2020 yılı için öngörülen 5G ağları ise; uzmanların gerçek zamanlı teletıp, sanal gerçeklik eğitimi ve gerçekten akıllı şehirler gibi yaşamı değiştiren teknolojilere olanak sağlayabileceğini düşündükleri hızı ve artan bant genişliğini vadediyor. Bu tür bir bağlantı ile akıllı telefonların artık bir sonraki çalışma bilgisayarımız olması çok uzak bir ihtimal gibi görünmüyor. Akıllı telefon yolculuğunun geldiği noktada kimse karşımıza çıkacak bir sonraki akıllı telefonun ne olduğunu kestiremese de ne olursa olsun inanılmaz olacağını biliyoruz.

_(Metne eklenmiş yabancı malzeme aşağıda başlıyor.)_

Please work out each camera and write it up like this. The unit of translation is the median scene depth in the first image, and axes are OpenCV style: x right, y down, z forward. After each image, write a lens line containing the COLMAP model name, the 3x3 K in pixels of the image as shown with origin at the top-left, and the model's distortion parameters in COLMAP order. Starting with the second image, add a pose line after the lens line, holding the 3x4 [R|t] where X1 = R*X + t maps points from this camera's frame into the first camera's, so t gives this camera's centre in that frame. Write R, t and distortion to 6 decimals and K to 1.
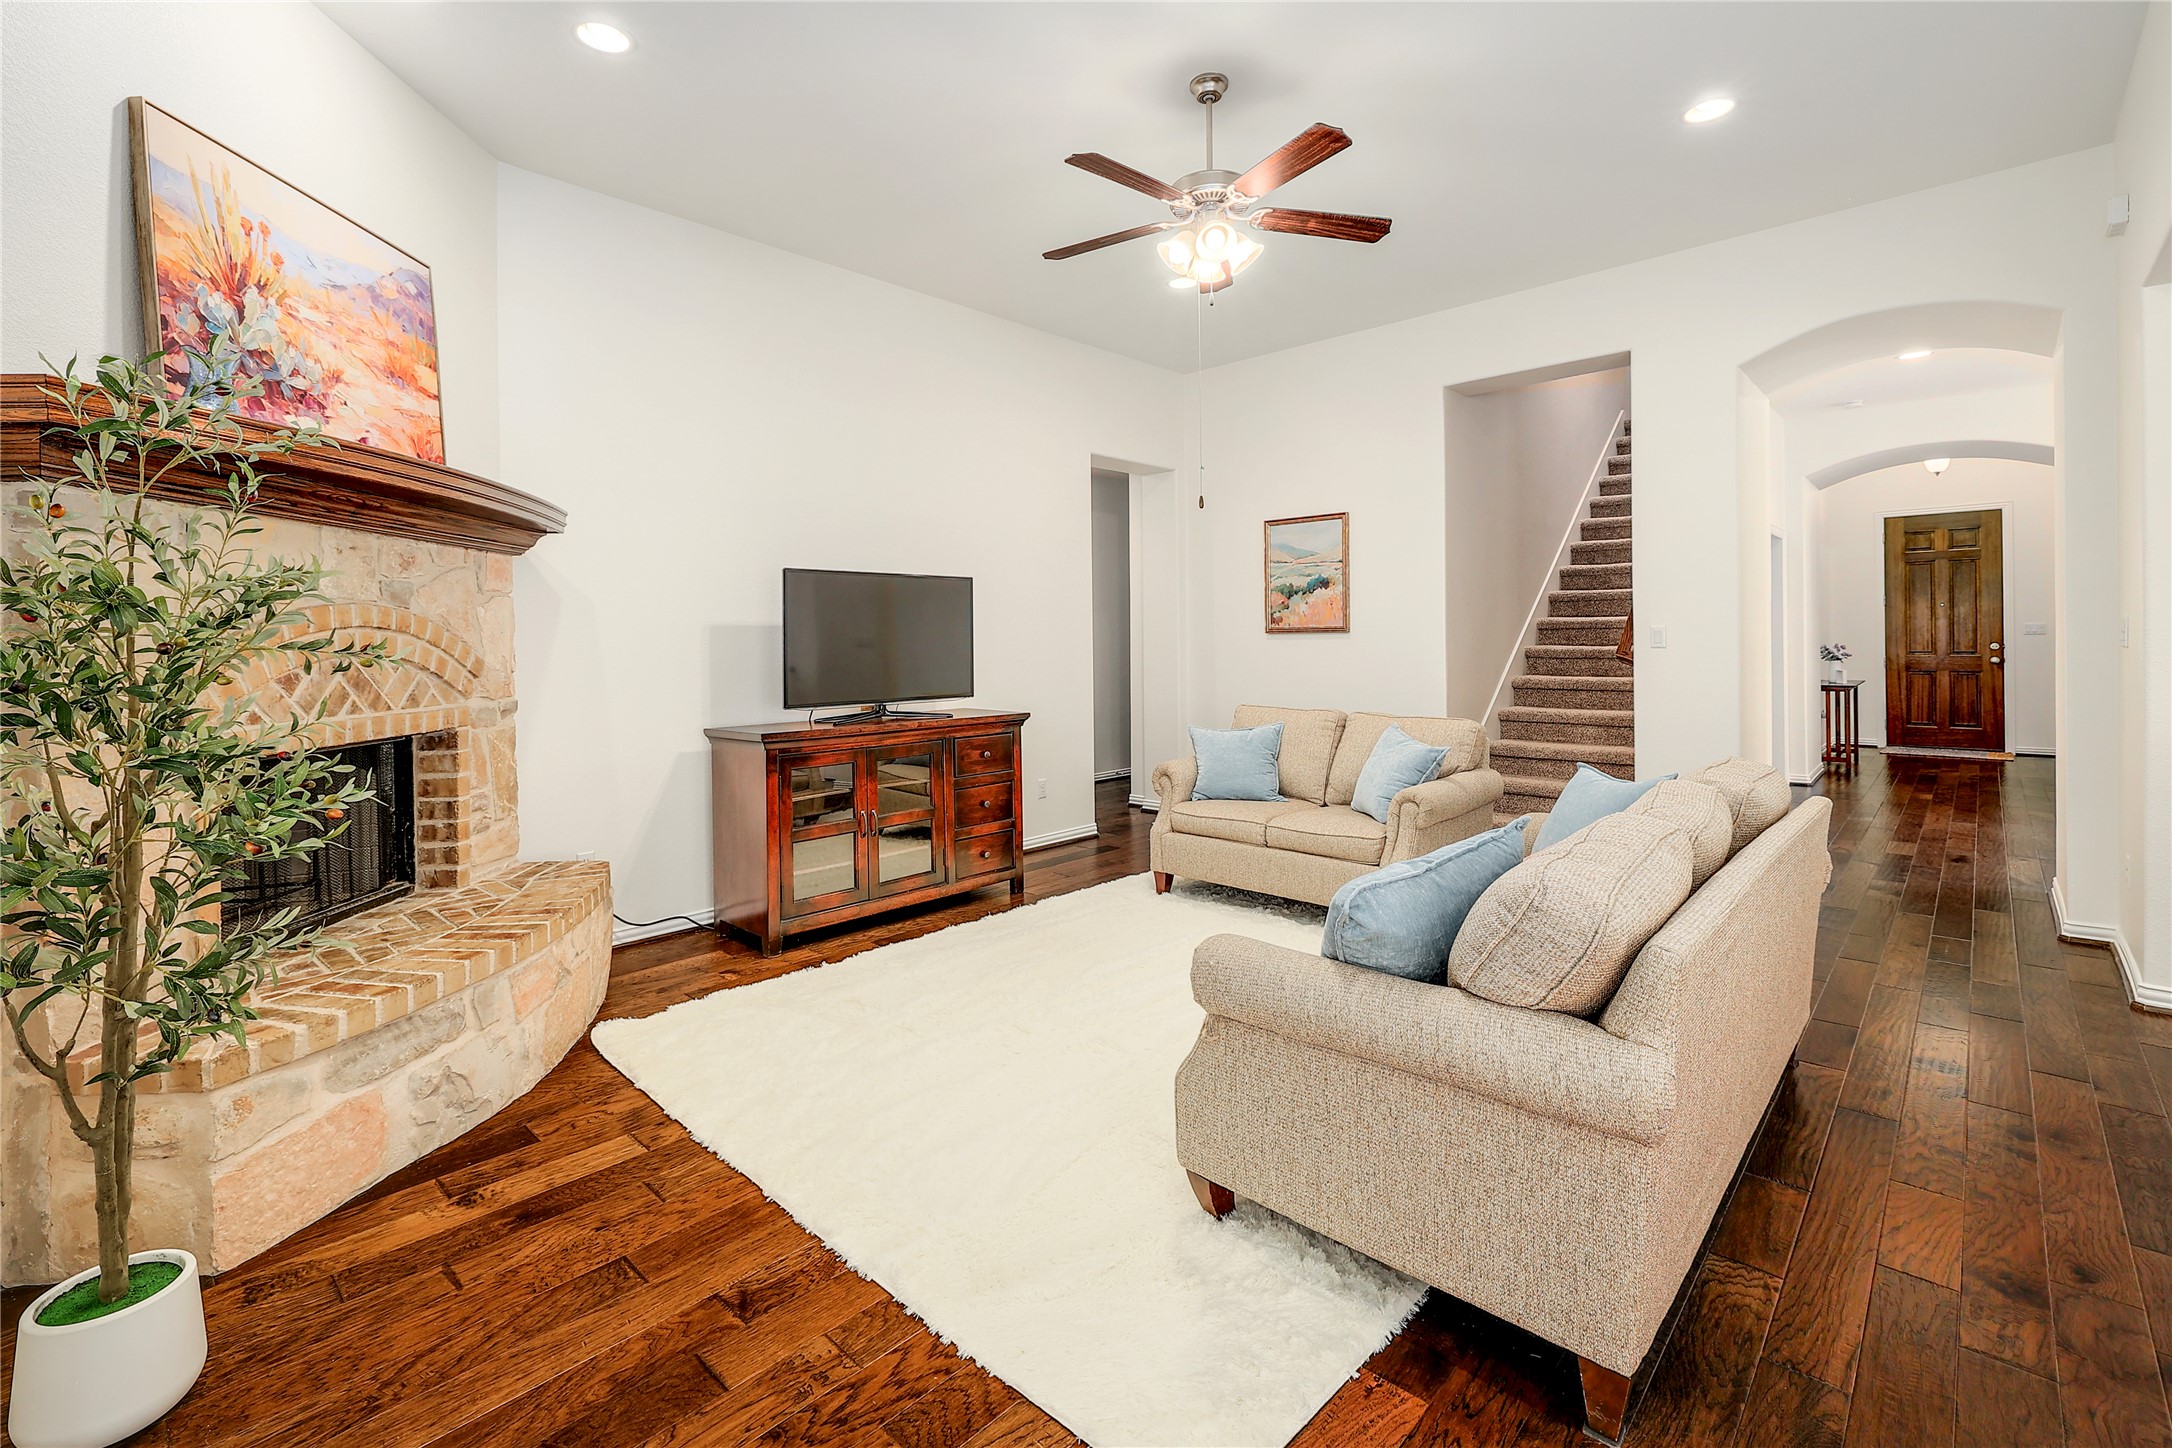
lens RADIAL K [[958.8, 0, 1081.8], [0, 958.8, 642.1], [0, 0, 1]] dist [0.001519, 0.000140]
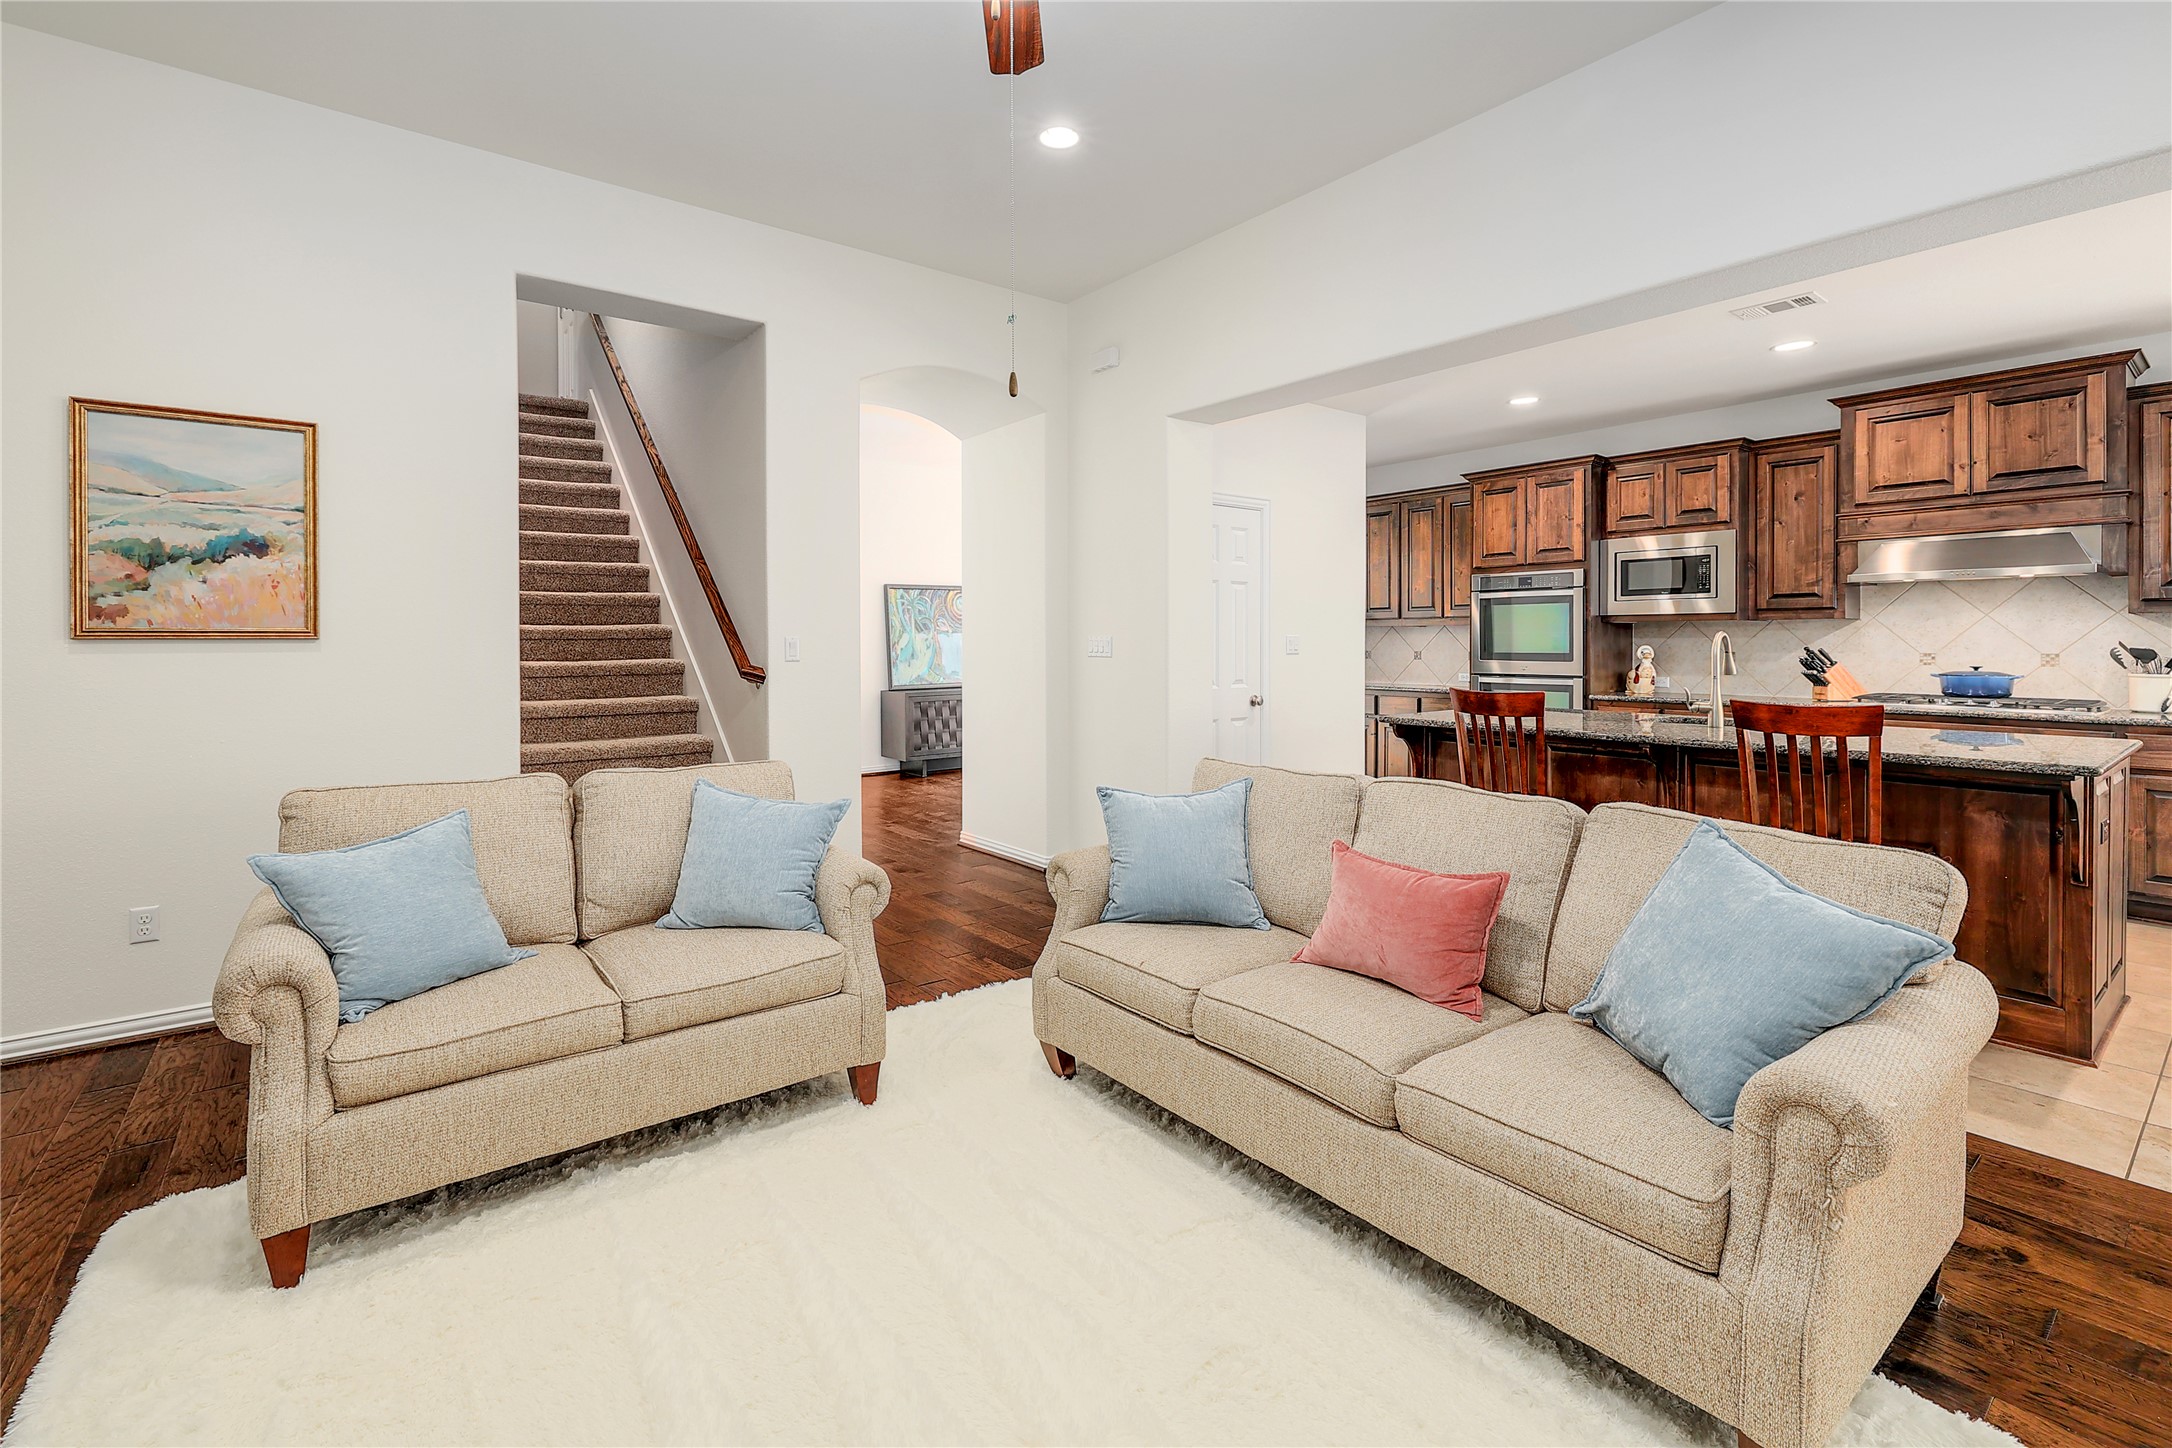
lens RADIAL K [[958.8, 0, 1081.8], [0, 958.8, 642.1], [0, 0, 1]] dist [0.001519, 0.000140]
pose [[0.142070, 0.012126, 0.989782, -0.204936], [0.007258, 0.999885, -0.013292, 0.002004], [-0.989830, 0.009072, 0.141966, 0.462553]]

Akıllı telefonların toplum üzerinde çok büyük ve çok yönlü bir etkiye yol açtığı yadsınamayacak gerçekler arasında yer alıyor. Akıllı telefonlar her zaman ve her yerde kullanıcılarının bilgiye ulaşmasını sağlayarak toplumda yerleşik olan erişim algısını değiştirdi. Kullanıcılarına sağladıkları erişim sayesinde akıllı telefonlar pek çok kişinin hayatını daha kolay hale getiriyorlar. Ancak pek çok akıllı telefon kullanıcısının günümüzde adeta cihazlarına bağlı bir yaşam sürdürmesi de teknoloji harikası bu cihazların hayatımızdaki en büyük olumsuz etkilerinden biri olarak kabul ediliyor. Giderek sanal dünyaya daha derinden çekiliyor ve gerçek dünyada daha az zaman geçiriyoruz. Bunun yanı sıra araştırmacılara akıllı telefonlara olan bağımlılığın genç kullanıcıların metinleri okuma ve anlama becerisini azaltacağı konusundaki endişelerini dile getiriyor ve dijital çağda karşılaşılan en büyük sorunun, teslim olmadan teknoloji ile birlikte yaşamayı öğrenememek olduğunu vurguluyorlar.